Demon Seed.
0- Prisonnier.
Ça continue de grandir
Et je peux le sentir respirer
J'ai essayé
D'agir normalement
Ça continue de grandir
Et je peux le sentir respirer
J'ai essayé
De te tolérer
Eh bien, j'ai atteint ma limite
Ouais, ouais, ouais...
J'ai pensé que peut-être
J'ai pensé que ça s'en irait
Mais ça continue
C'est la seule chose qui soit constante
Tous les jours
Plus fort
J'userai de ma voix
Et j'utiliserai mes poings
Pour détruire
Tout ce que je pourrai
Maintenant je sais
De quoi il s'agit
Maintenant je sais
Exactement ce que je suis
C'est une graine
A l'intérieur de moi
Qui fait de moi ce que je suis
Je ne savais pas à quel point le monde était injuste. Je venais de le découvrir. Certe la vie, avec moi avait été cruelle. Mais, elle ne m'avait pas tué. Quand je voyais leur yeux, me regardaient, je ne voyais que du dégout, et de la répugnance. J'étais mort, quasiment, leur médicament, me tuaient. Allongé dans ce lit, seul danc cette piece, je ne m'étais jamais senti aussi seul. Pour dire, seul, on ne peut moins, j'avais des araignées pour me tenir compagnie. J'étais dans une piece des sous-sols. Et j'avais mal. Sainte-Mangouste; hôpital des sorciers, se foutaient bien de la charité. Attaché, au barreau, de la fenêtre, me clouant, dans des draps sals, je ne voyais pas la lumière du soleil. Depuis combien de temps étais-je la? Une éternité peut-être. Mes muscles était endoloris. Ma voix, assourdie. Ma peau, cradeuse, par le manque de soin.

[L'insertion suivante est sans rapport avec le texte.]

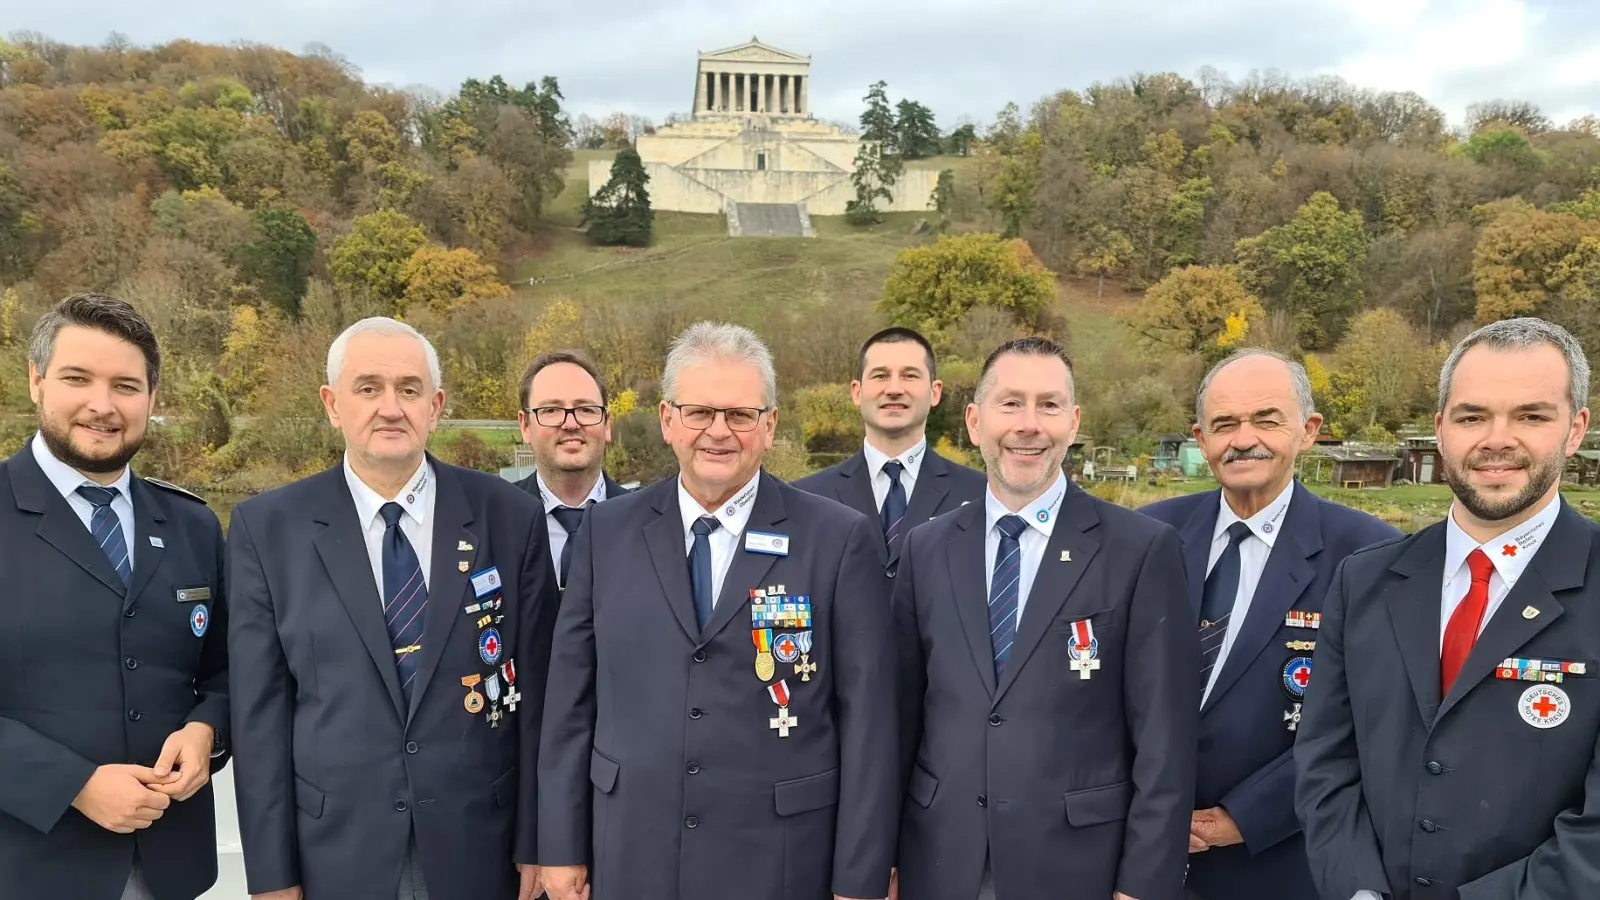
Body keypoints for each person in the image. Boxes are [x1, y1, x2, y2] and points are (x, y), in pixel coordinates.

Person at [538, 322, 896, 900]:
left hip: (780, 859)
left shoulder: (837, 539)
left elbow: (869, 724)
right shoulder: (606, 533)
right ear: (667, 419)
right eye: (700, 412)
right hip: (630, 850)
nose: (718, 432)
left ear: (770, 425)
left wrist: (859, 877)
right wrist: (558, 848)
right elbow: (569, 706)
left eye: (739, 415)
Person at [228, 317, 557, 900]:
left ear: (436, 406)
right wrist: (273, 876)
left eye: (409, 389)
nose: (390, 407)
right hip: (337, 853)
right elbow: (261, 719)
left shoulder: (509, 517)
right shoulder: (267, 528)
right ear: (332, 404)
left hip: (482, 846)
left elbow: (539, 698)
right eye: (368, 388)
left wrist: (540, 841)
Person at [1296, 317, 1600, 900]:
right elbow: (1325, 763)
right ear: (1440, 429)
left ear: (1575, 429)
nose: (1496, 439)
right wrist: (1357, 889)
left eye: (1531, 416)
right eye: (1471, 416)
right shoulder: (1364, 579)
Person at [894, 337, 1197, 900]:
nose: (1029, 425)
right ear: (973, 421)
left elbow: (1166, 740)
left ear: (1074, 421)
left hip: (1079, 865)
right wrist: (882, 858)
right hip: (940, 859)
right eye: (1010, 403)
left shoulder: (1140, 549)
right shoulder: (926, 548)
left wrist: (1145, 884)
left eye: (1049, 405)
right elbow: (902, 718)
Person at [1139, 349, 1398, 900]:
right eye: (1224, 424)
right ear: (1200, 437)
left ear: (1308, 430)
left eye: (1266, 419)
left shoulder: (1371, 554)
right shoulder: (1148, 533)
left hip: (1278, 859)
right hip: (1140, 857)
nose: (1243, 438)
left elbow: (1373, 721)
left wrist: (1243, 816)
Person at [0, 292, 228, 900]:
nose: (102, 406)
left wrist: (208, 728)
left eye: (126, 386)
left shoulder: (193, 525)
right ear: (37, 381)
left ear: (152, 400)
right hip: (27, 866)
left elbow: (228, 670)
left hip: (171, 868)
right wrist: (71, 783)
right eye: (78, 379)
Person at [795, 327, 984, 578]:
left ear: (935, 392)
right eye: (881, 375)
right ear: (857, 392)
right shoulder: (804, 498)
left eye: (909, 375)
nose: (894, 388)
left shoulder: (982, 495)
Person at [513, 350, 631, 590]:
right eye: (551, 410)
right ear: (525, 426)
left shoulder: (645, 523)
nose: (570, 424)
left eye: (586, 409)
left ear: (607, 424)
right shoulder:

Le porte s'ouvrit, et laissa place à un homme que je détestait. Dumbledore.
« Alors...Comment vas-tu,Harry? »demanda-t-il d'un ton paternel.
Je ne répondit pas, et me contentait de regardait le plafond, composé de plaque grise.
« J'ai une bonne nouvelle, pour toi. Les médecins, ont trouvé comment te séparer, de cette chose qui est en toi. »continua-t-il
Je tournais la tête vers, il recula légèrement quand ses yeux croisèrent, les miens teintés d'indifférence. Je savais que mes yeux avaient changé, d'un vert pur, il étaient passés, à un vert sombre, effrayant.
« Dès demain. Ils se mettrons en marche, pour t'enlever...enfin tu sais quoi. »Il semblait géné.
Abrutit, dès que je serai libre, je te tuerais, c'est toi qui m'a enfermé ici. Toi et mes amis. Pensé à eux, rouvrait des blessures, phénomènal. Je le savais, même si arrivait à retirer, ce qu'il y avait en moi, je mourrais, dès qu'elle mettrais un milimmètre en dehors de mon corps. J'étais sans issus. A quoi bon espérer? J'allais mourir. Je m'était fait à l'idée.
« Il faut que je te laisse. »Il m'ébourriffa les cheveux en disant cette phrase, stupide.
Quand il referma la porte, je me mit à compter les fissures.
1
2
3
4
5
6
7
8
9
10
11
12...
BANG!
Je tournais mon regard vide, vers la porte. Qu'est-ce qui se passait?